> [Data in this exercise]:
☆ ☆ ☆ ☆ ☆

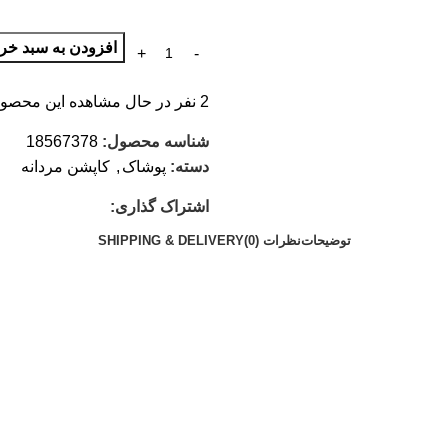
افزودن به سبد خری
2
نفر در حال مشاهده این محصول
شناسه محصول:
18567378
دسته:
پوشاک
,
کاپشن مردانه
اشتراک گذاری:
توضیحات
نظرات (0)
SHIPPING & DELIVERY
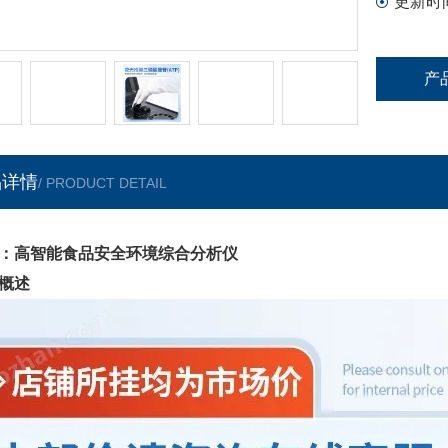
更新时
产
品详情
/ PRODUCT DETAIL
：高智能食品安全环境综合分析仪
概述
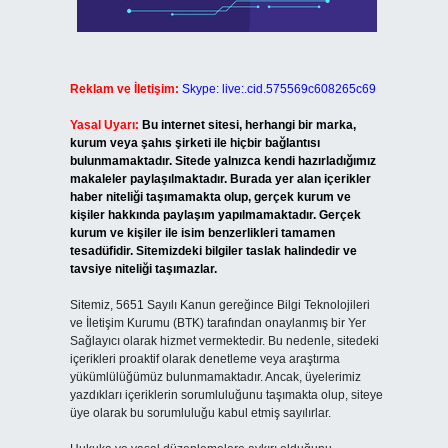
Reklam ve İletişim:
Skype: live:.cid.575569c608265c69
Yasal Uyarı:
Bu internet sitesi, herhangi bir marka,
kurum veya şahıs şirketi ile hiçbir bağlantısı
bulunmamaktadır. Sitede yalnızca kendi hazırladığımız
makaleler paylaşılmaktadır. Burada yer alan içerikler
haber niteliği taşımamakta olup, gerçek kurum ve
kişiler hakkında paylaşım yapılmamaktadır. Gerçek
kurum ve kişiler ile isim benzerlikleri tamamen
tesadüfidir. Sitemizdeki bilgiler taslak halindedir ve
tavsiye niteliği taşımazlar.
Sitemiz, 5651 Sayılı Kanun gereğince Bilgi Teknolojileri
ve İletişim Kurumu (BTK) tarafından onaylanmış bir Yer
Sağlayıcı olarak hizmet vermektedir. Bu nedenle, sitedeki
içerikleri proaktif olarak denetleme veya araştırma
yükümlülüğümüz bulunmamaktadır. Ancak, üyelerimiz
yazdıkları içeriklerin sorumluluğunu taşımakta olup, siteye
üye olarak bu sorumluluğu kabul etmiş sayılırlar.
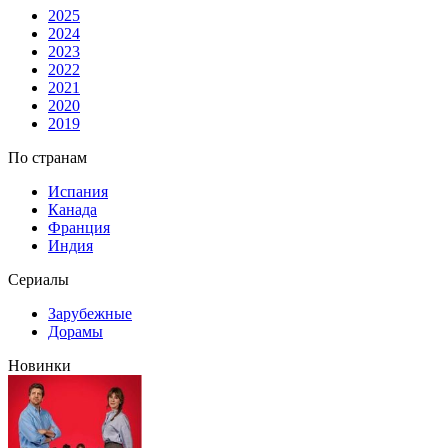
2025
2024
2023
2022
2021
2020
2019
По странам
Испания
Канада
Франция
Индия
Сериалы
Зарубежные
Дорамы
Новинки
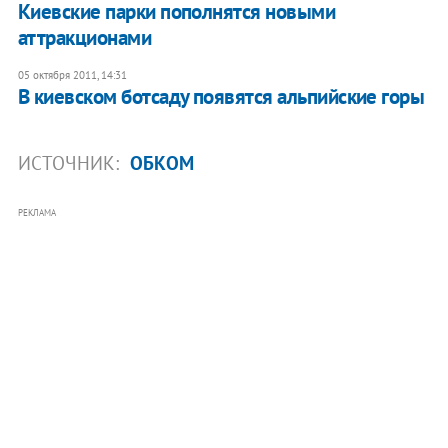
Киевские парки пополнятся новыми
аттракционами
05 октября 2011, 14:31
В киевском ботсаду появятся альпийские горы
ИСТОЧНИК:
ОБКОМ
РЕКЛАМА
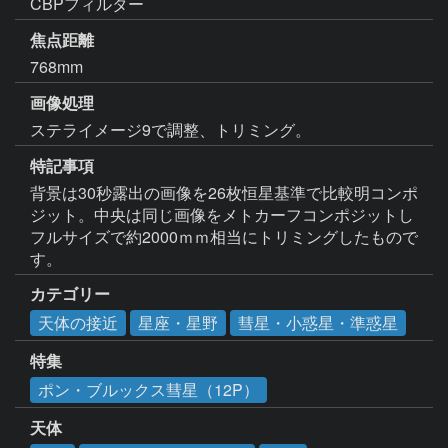
CBPフィルター
焦点距離
768mm
画像処理
ステライメージ9で調整、トリミング。
特記事項
背景は30秒露出の画像を26枚恒星基準で比較明コンポ
ジット。中央は同じ画像をメトカーフコンポジットし
フルサイズで約2000ｍｍ相当にトリミングしたもので
す。
カテゴリー
天体の接近
星座・星野
彗星・小惑星・準惑星
特集
ポン・ブルックス彗星（12P）
天体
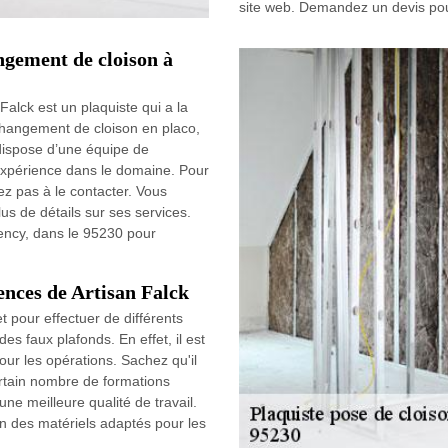
site web. Demandez un devis pour
ngement de cloison à
alck est un plaquiste qui a la
changement de cloison en placo,
 dispose d’une équipe de
’expérience dans le domaine. Pour
tez pas à le contacter. Vous
lus de détails sur ses services.
ncy, dans le 95230 pour
ences de Artisan Falck
pour effectuer de différents
des faux plafonds. En effet, il est
our les opérations. Sachez qu'il
certain nombre de formations
 une meilleure qualité de travail.
ion des matériels adaptés pour les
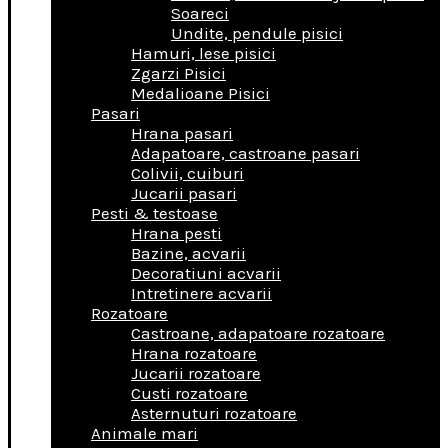
Soareci
Undite, pendule pisici
Hamuri, lese pisici
Zgarzi Pisici
Medalioane Pisici
Pasari
Hrana pasari
Adapatoare, castroane pasari
Colivii, cuiburi
Jucarii pasari
Pesti & testoase
Hrana pesti
Bazine, acvarii
Decoratiuni acvarii
Intretinere acvarii
Rozatoare
Castroane, adapatoare rozatoare
Hrana rozatoare
Jucarii rozatoare
Custi rozatoare
Asternuturi rozatoare
Animale mari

☆ ☆ ☆ ☆ ☆

> [Assigned task]:
Set down, exactly and in full, the lines from the one containing "Pesti & testoase" through the end of the entries; no other line belongs.

> [Written answer]:
Pesti & testoase
Hrana pesti
Bazine, acvarii
Decoratiuni acvarii
Intretinere acvarii
Rozatoare
Castroane, adapatoare rozatoare
Hrana rozatoare
Jucarii rozatoare
Custi rozatoare
Asternuturi rozatoare
Animale mari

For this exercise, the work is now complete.